Many bond certificates, and some early shares as well, come with attached dividend coupons, and often a bond will turn up with some of the coupons clipped. This will usually be noted in the description. A given item will frequently be available only in a clipped state.
Within limits, valuations are more or less arbitrary. An item that shows up in a fancy auction catalog with an impressive price on it might show up in a wholesale lot for next to nothing. I myself have seen wholesale lots of railroad certificates offered at less than $1.00 each, some of the same items showing up in dealer catalogs at $25.00 and more. Occasionally someone gets their hands on all available specimens of something, and can then hold a price line. This seems to be the case with the Ringling Brothers shares, the holder of which continues to ask an arm and a leg for them. In my opinion it pays to be circumspect when contemplating a large outlay on these, as patience and research will often yield an extreme saving.
The vast majority of available share certificates are from American, Canadian, and British companies, and date from the 1940s-70s. French and German certificates are not uncommon.

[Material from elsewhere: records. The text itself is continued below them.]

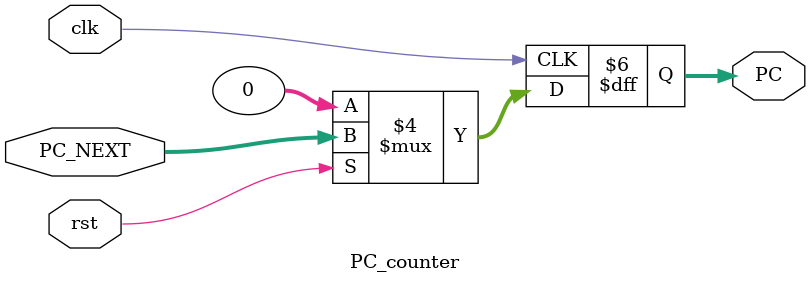
<source format=v>
module PC_counter(PC_NEXT,PC,rst,clk);

input [31:0] PC_NEXT;
input clk,rst;

output reg [31:0] PC;    //as PC is the output of register so we have to declare it, if we notdeclare it will consider wire as default

always @(posedge clk)
begin
  
  if(rst == 1'b0)
  begin
  PC <= 32'h00000000;
  end
  else 
  begin
  PC <= PC_NEXT;
  end
end

endmodule
</source>
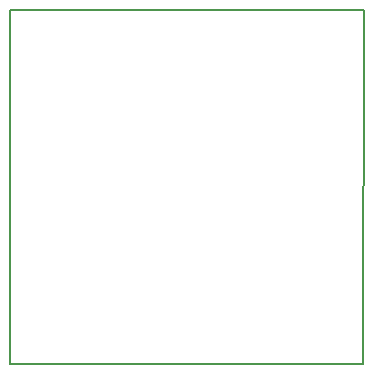
<source format=gko>
G04*
G04 #@! TF.GenerationSoftware,Altium Limited,Altium Designer,18.1.6 (161)*
G04*
G04 Layer_Color=16711935*
%FSLAX44Y44*%
%MOMM*%
G71*
G01*
G75*
%ADD10C,0.2000*%
D10*
X0Y0D02*
Y300000D01*
Y0D02*
X298477D01*
X300000Y300000D01*
X0D02*
X300000D01*
M02*

</source>
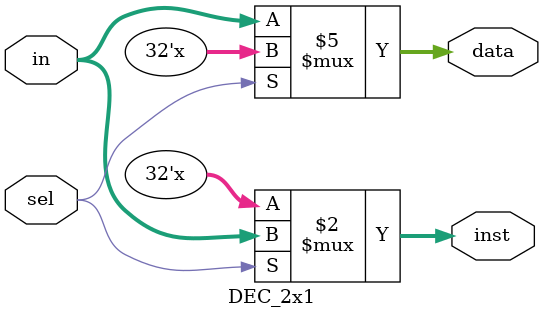
<source format=v>
`timescale 1ns / 1ps


module DEC_2x1(
input [31:0] in,
input sel, 
output reg [31:0] data, inst
    );

    always @ * begin
        case(sel)
            1'b0: data <= in;
            1'b1: inst <= in;
        endcase
    end
endmodule

</source>
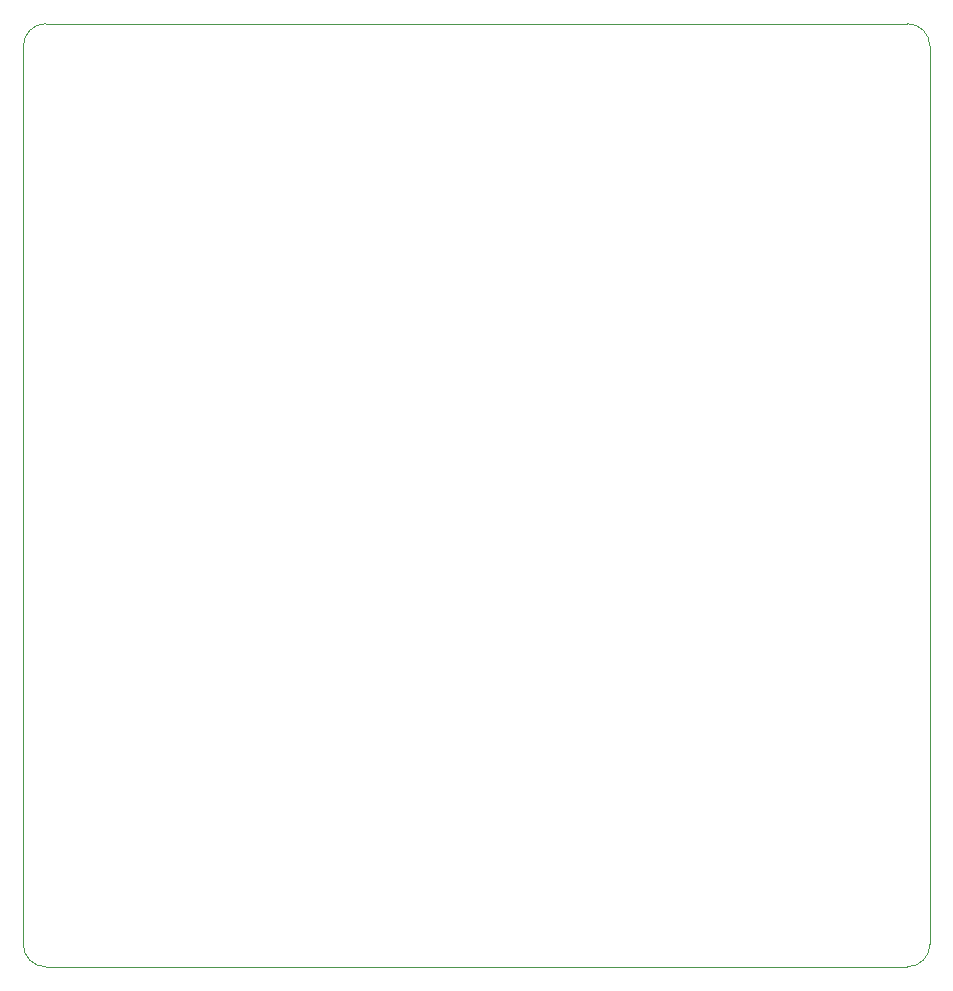
<source format=gm1>
%TF.GenerationSoftware,KiCad,Pcbnew,7.0.7*%
%TF.CreationDate,2023-09-28T16:31:28-05:00*%
%TF.ProjectId,iowa-rover-kiosk-main,696f7761-2d72-46f7-9665-722d6b696f73,rev?*%
%TF.SameCoordinates,Original*%
%TF.FileFunction,Profile,NP*%
%FSLAX46Y46*%
G04 Gerber Fmt 4.6, Leading zero omitted, Abs format (unit mm)*
G04 Created by KiCad (PCBNEW 7.0.7) date 2023-09-28 16:31:28*
%MOMM*%
%LPD*%
G01*
G04 APERTURE LIST*
%TA.AperFunction,Profile*%
%ADD10C,0.100000*%
%TD*%
G04 APERTURE END LIST*
D10*
X39370000Y-47067040D02*
G75*
G03*
X37465000Y-48972038I0J-1905000D01*
G01*
X114222962Y-125017962D02*
X114222962Y-48972038D01*
X39370000Y-126922962D02*
X112317962Y-126922962D01*
X37465000Y-48972038D02*
X37465000Y-125017962D01*
X112317962Y-126922962D02*
G75*
G03*
X114222962Y-125017962I38J1904962D01*
G01*
X37465038Y-125017962D02*
G75*
G03*
X39370000Y-126922962I1904962J-38D01*
G01*
X112317962Y-47067038D02*
X39370000Y-47067038D01*
X114222962Y-48972038D02*
G75*
G03*
X112317962Y-47067038I-1904962J38D01*
G01*
M02*

</source>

Most other countries have stock issuing companies: Egypt, India, Pakistan, Israel, Japan, Argentina, etc., probably more than 180. Unfortunately, you will find that most of them are not easy to find, so a "share cert from every country" collection will be a difficult set to create.
Bond certificates are usualy unavailable, having been surrendered upon redemption. The most common bonds are those issued by defunct agencies, including the aforementioned nations among others, and many of these are quite cheap.
What do I mean by cheap? Basically, anything I sell on my "Anything Anywhere" lists is cheap. Chinese National Lottery Loans are cheap, as are Russian 1916 War loans, most American stock certificates since 1940, etc. At the other end, the abovementioned Ringling certificate is usually offered for more than $500.00, as are papers bearing the signatures of notables such as J.P. Morgan, J.D. Rockefeller, etc.
This can be a problem, because the things are big. Many certificates will fit in a postal sheet file, but some items are even bigger than that, and some bonds are made of multiple sheets. I run into a related problem every time I need to ship the big ones. I guess I could roll them up and put them in a tube, but then the recipient would have to flatten them out, a chore I'm loth to lay before my clients. And I don't believe in folding things that have not been previously folded.
On the other hand, the artwork is often superb, and of a scale suitable for framing, which feature is usually not the case with paper money.
These things are interesting. I can't imagine anyone putting together a catalog. Can you? So many companies (etc.), most of them defunct, having issued who knows how many things. Let's not even mention the fraudulent issuers, the financing schemes that didn't get off the ground, etc. While it is pretty easy to get a nice looking collection together it will take more than a bit of research, in many cases, to figure out what you have. This will be especially true with 19th century shares, whose issuers, if they are still in existance, will often have gone through several name changes.